PROBLEM STATEMENT ->
Output each entry verbatim. Leave the images out.

***

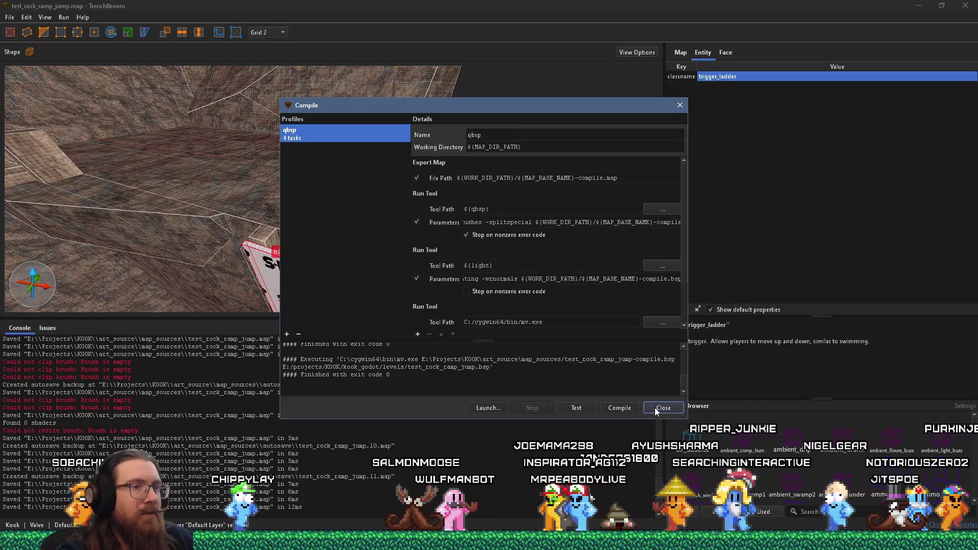
click(620, 407)
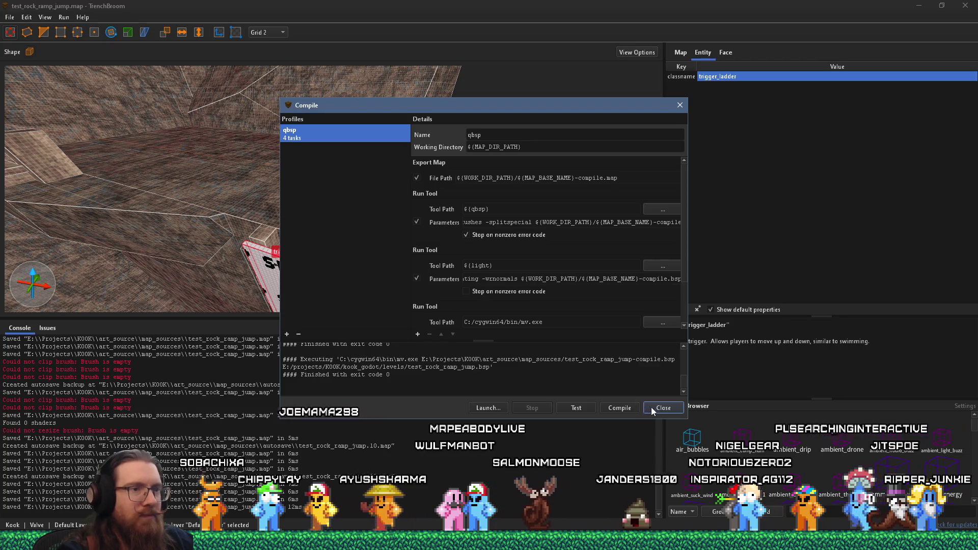
click(652, 408)
key(alt+Tab)
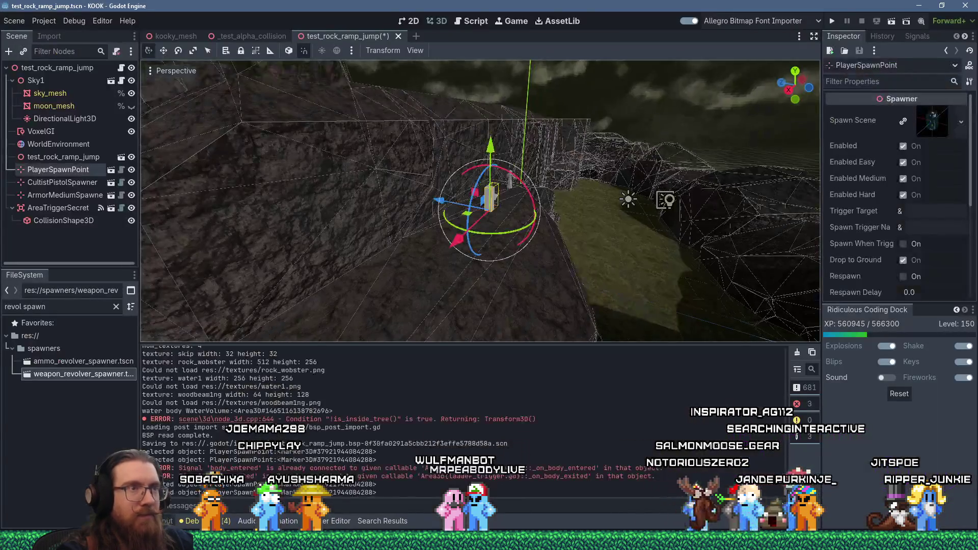
Tilt the Godot viewport, run test_rock_ramp_jump in KOOK, and attack the hooded enemy
drag(662, 204, 688, 105)
click(830, 22)
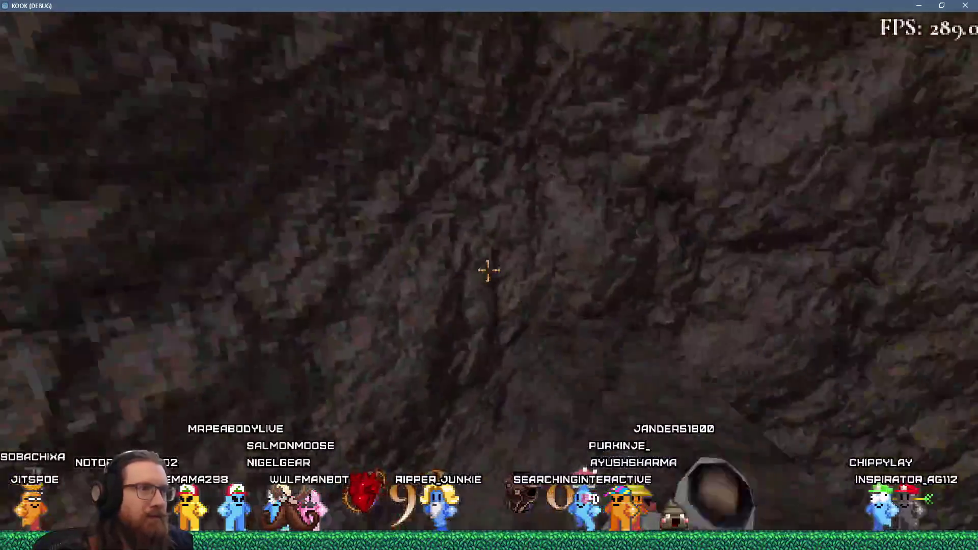
click(488, 270)
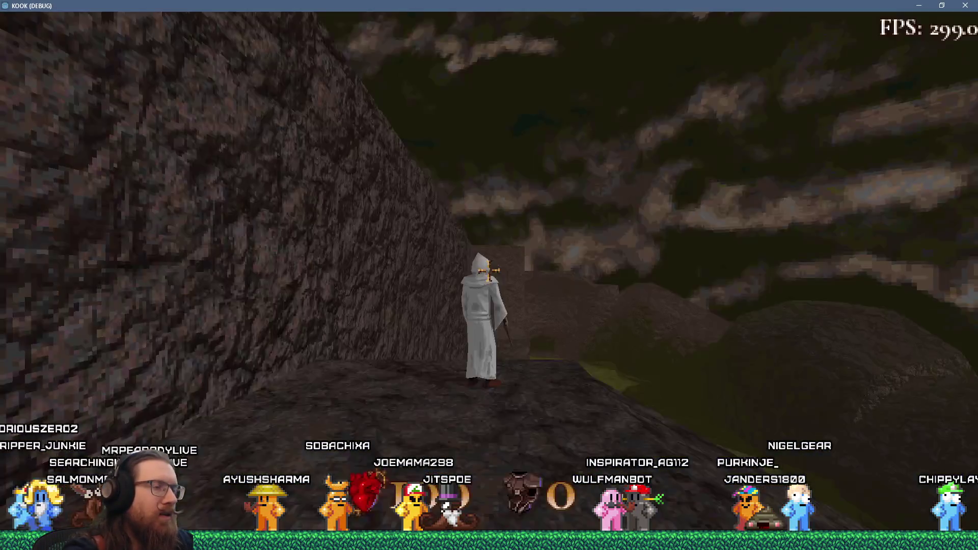
Kill the robed enemy, reload test_rock_ramp_jump from console history, and kill it again
click(488, 270)
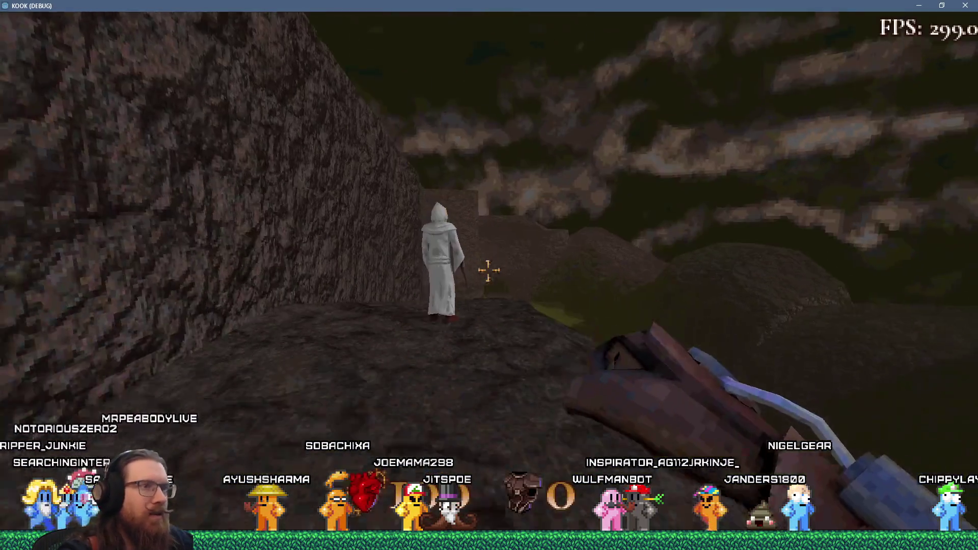
click(488, 270)
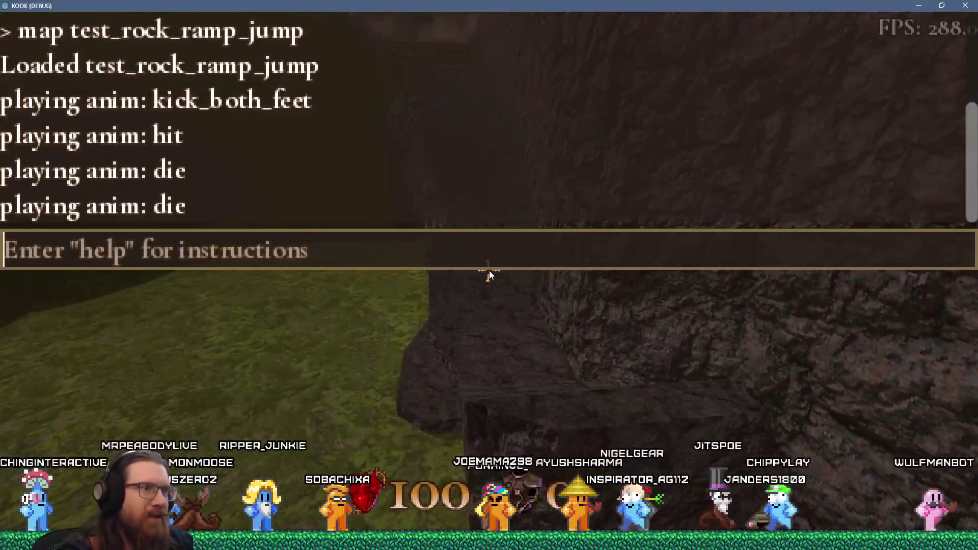
key(Up)
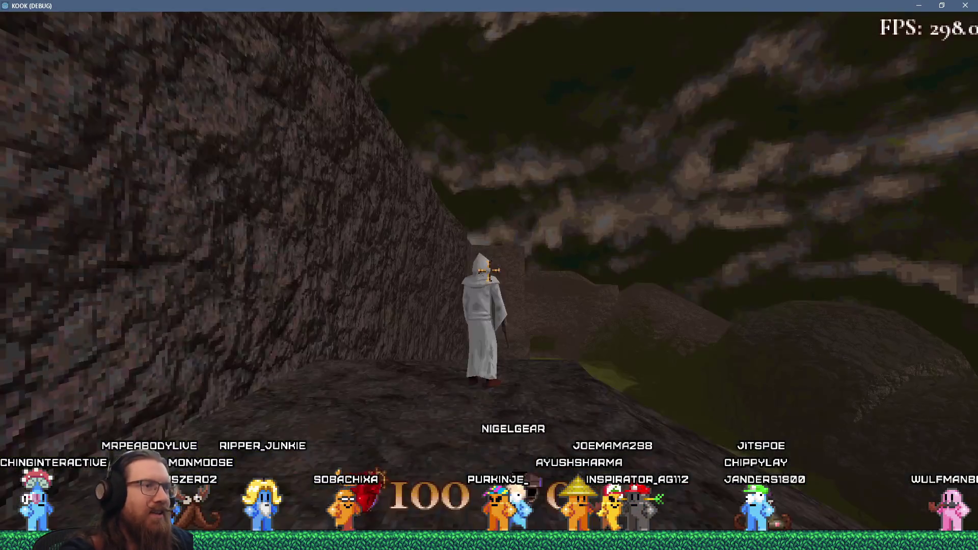
click(488, 270)
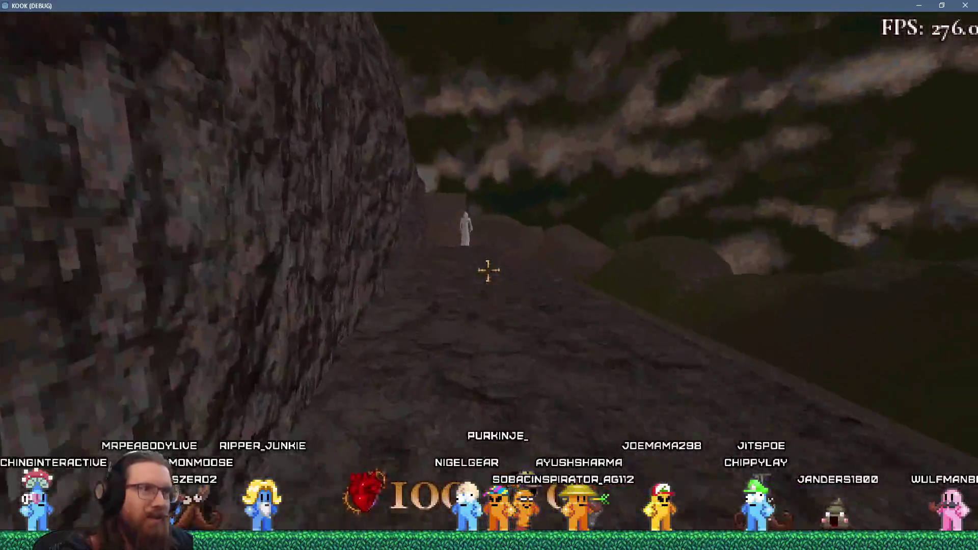
click(488, 270)
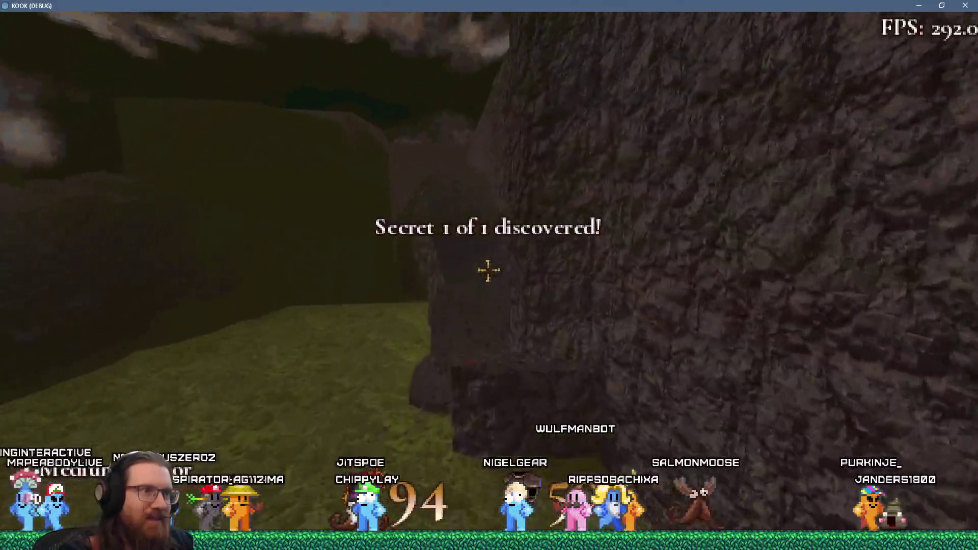
Walk along the rocky ledges and wall, looking around the dark pillar and slope
key(w)
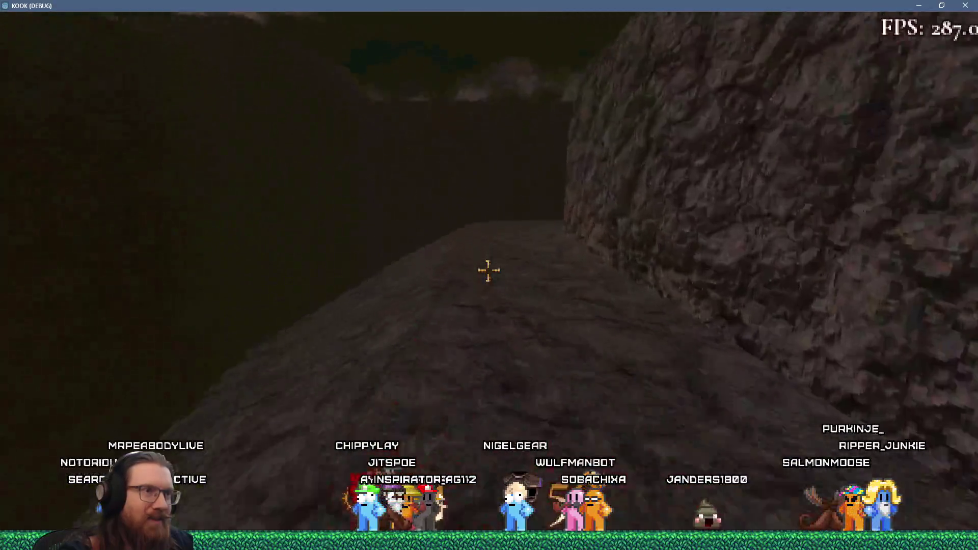
key(w)
key(w)
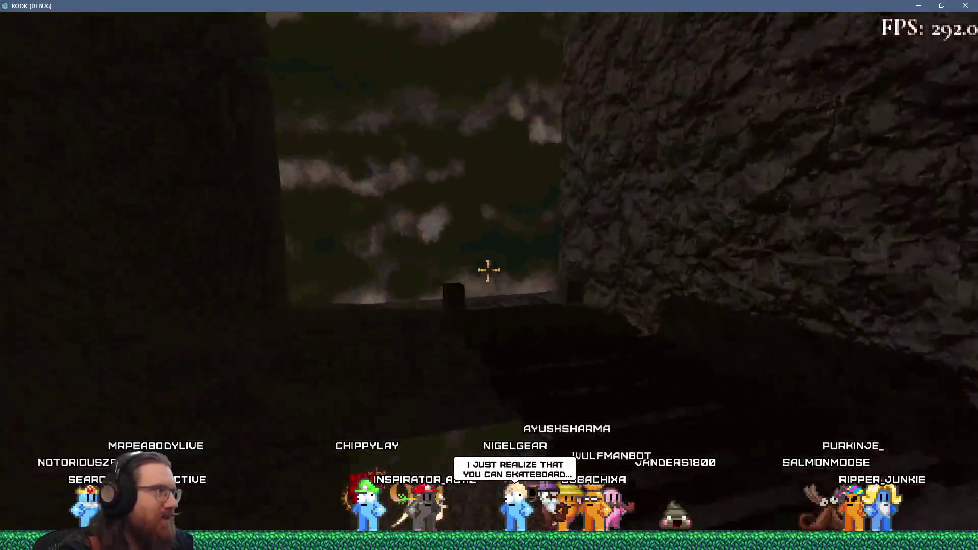
key(w)
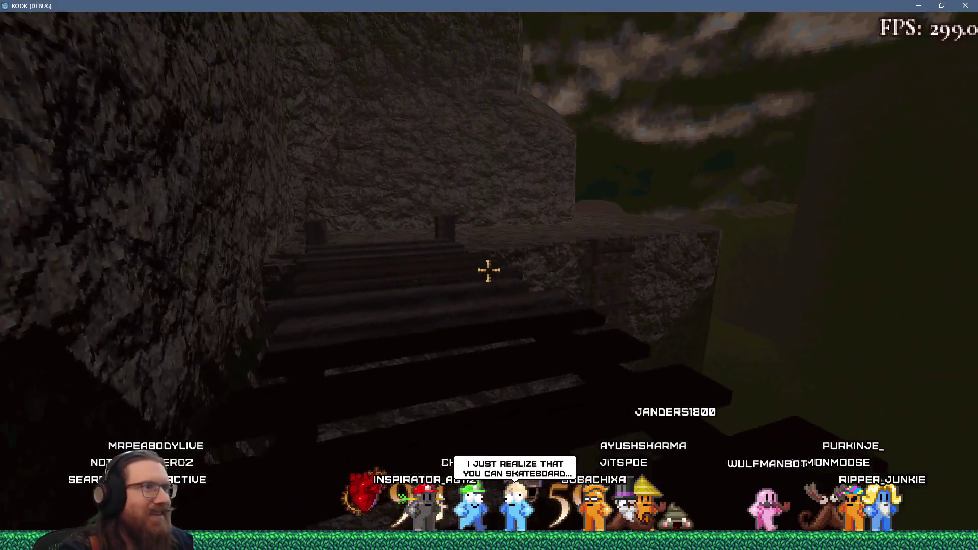
key(w)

***

EXERCISE RESULT ->
click(620, 407)
click(652, 408)
key(alt+Tab)
Tilt the Godot viewport, run test_rock_ramp_jump in KOOK, and attack the hooded enemy
drag(662, 204, 688, 105)
click(830, 22)
click(488, 270)
Kill the robed enemy, reload test_rock_ramp_jump from console history, and kill it again
click(488, 270)
click(488, 270)
key(Up)
click(488, 270)
click(488, 270)
Walk along the rocky ledges and wall, looking around the dark pillar and slope
key(w)
key(w)
key(w)
key(w)
key(w)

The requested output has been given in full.